ECLI:NL:GHAMS:2015:5780

Gerechtshof Amsterdam

Datum uitspraak
4 februari 2015
Publicatiedatum
19 juli 2016
Zaaknummer
15/800607-14
Instantie
Gerechtshof Amsterdam
Type
Uitspraak
Rechtsgebied
Strafrecht
Procedures
  • Raadkamer
Vindplaatsen
  • Rechtspraak.nl
AI samenvatting door LexboostAutomatisch gegenereerd

Hoger beroep tegen verlenging gevangenhouding en recidivegevaar

In deze zaak heeft het Gerechtshof Amsterdam op 4 februari 2015 uitspraak gedaan in het hoger beroep van een verdachte die in voorlopige hechtenis was genomen. De verdachte, geboren in 1973 en thans verblijvende in het huis van bewaring te Zwaag, had hoger beroep ingesteld tegen een beschikking van de rechtbank Noord-Holland, locatie Alkmaar, die op 14 januari 2015 een bevel tot verlenging van zijn gevangenhouding had gegeven. De verdachte stelde dat hij bereid was om mee te werken aan hulpverlening, maar het hof oordeelde dat deze enkele stelling onvoldoende was om aan te nemen dat het recidivegevaar niet meer aanwezig was. Het hof heeft de advocaat-generaal en de verdachte, bijgestaan door zijn raadsman, gehoord en heeft kennisgenomen van de relevante stukken, waaronder de beschikking waarvan beroep.

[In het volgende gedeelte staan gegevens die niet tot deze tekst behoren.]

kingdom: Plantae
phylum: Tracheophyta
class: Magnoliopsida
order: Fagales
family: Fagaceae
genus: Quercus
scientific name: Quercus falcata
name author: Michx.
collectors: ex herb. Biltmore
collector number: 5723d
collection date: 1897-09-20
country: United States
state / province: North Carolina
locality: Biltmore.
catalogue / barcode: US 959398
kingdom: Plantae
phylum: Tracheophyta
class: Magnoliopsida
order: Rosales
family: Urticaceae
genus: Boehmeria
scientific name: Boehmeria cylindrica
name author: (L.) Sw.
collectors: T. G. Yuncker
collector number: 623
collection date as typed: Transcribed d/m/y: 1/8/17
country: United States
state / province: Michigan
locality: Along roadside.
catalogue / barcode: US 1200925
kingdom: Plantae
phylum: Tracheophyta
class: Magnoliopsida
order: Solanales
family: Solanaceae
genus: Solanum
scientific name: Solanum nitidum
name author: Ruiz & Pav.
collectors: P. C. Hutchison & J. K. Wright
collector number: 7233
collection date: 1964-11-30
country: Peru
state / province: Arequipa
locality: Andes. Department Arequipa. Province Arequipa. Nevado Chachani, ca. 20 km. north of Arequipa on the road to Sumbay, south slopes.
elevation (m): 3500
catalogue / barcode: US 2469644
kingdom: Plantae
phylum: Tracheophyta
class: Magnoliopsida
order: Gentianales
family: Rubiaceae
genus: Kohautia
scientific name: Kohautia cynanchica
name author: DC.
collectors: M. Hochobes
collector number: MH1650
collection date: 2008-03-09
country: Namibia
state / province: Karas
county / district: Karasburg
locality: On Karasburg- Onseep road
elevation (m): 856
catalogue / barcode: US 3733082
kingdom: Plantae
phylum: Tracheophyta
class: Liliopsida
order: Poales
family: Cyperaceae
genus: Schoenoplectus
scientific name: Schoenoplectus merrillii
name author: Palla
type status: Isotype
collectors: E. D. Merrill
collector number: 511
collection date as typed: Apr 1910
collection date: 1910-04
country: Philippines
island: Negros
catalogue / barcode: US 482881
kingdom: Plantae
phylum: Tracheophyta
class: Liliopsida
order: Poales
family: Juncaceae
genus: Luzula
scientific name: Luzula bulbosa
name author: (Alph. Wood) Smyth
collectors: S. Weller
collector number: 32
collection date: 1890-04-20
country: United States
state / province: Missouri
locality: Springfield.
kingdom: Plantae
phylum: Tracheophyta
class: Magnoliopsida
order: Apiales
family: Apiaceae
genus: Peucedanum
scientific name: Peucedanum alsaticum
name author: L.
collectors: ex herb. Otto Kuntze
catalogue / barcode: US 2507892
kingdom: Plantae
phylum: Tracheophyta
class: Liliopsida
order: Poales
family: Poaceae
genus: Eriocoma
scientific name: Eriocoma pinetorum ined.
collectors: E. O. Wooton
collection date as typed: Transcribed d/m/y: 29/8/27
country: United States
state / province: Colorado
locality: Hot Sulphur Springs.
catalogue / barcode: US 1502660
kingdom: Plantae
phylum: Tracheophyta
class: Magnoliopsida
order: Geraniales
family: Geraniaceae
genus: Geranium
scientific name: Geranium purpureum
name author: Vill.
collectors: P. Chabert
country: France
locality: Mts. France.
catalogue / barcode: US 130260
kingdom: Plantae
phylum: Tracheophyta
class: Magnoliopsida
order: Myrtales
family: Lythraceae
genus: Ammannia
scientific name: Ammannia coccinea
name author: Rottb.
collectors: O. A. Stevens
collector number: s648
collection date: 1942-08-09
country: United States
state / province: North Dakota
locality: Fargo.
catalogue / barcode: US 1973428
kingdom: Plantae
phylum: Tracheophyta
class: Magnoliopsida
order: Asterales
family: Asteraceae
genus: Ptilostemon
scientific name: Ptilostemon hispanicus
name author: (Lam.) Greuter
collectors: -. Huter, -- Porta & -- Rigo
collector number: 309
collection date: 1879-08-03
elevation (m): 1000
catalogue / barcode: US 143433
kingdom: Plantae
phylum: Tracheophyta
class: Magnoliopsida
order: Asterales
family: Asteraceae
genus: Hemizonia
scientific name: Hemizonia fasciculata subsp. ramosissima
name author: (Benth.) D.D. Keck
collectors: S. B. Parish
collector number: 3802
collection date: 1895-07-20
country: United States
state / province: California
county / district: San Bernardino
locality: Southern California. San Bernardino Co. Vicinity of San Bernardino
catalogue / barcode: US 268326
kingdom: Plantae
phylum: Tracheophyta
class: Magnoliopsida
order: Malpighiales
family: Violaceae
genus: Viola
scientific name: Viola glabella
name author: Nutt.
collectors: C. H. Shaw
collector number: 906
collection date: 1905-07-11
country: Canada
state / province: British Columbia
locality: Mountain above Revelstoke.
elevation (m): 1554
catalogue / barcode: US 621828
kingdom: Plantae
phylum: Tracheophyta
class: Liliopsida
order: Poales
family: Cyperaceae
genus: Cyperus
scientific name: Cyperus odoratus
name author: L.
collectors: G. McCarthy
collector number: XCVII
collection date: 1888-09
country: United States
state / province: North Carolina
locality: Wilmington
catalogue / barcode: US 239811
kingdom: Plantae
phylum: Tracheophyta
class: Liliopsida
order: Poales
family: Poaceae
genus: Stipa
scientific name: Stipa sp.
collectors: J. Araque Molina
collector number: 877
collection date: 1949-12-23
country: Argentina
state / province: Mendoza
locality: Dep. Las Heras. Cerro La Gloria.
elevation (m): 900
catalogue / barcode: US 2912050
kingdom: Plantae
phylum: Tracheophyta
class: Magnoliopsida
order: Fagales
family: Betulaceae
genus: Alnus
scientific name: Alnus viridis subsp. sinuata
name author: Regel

Het hof heeft zich verenigd met de beschikking van de rechtbank en de gronden waarop deze berust. Het hof concludeerde dat er geen aanleiding was om aan te nemen dat het recidivegevaar kon worden ingeperkt door een andere maatregel dan voorlopige hechtenis. Ook werd vastgesteld dat er geen omstandigheden aanwezig waren die een andere beslissing rechtvaardigden, zoals bedoeld in artikel 67a lid 3 van het Wetboek van Strafvordering. De argumenten van de raadsman werden niet als relevant beschouwd voor de beoordeling in het kader van dit hoger beroep.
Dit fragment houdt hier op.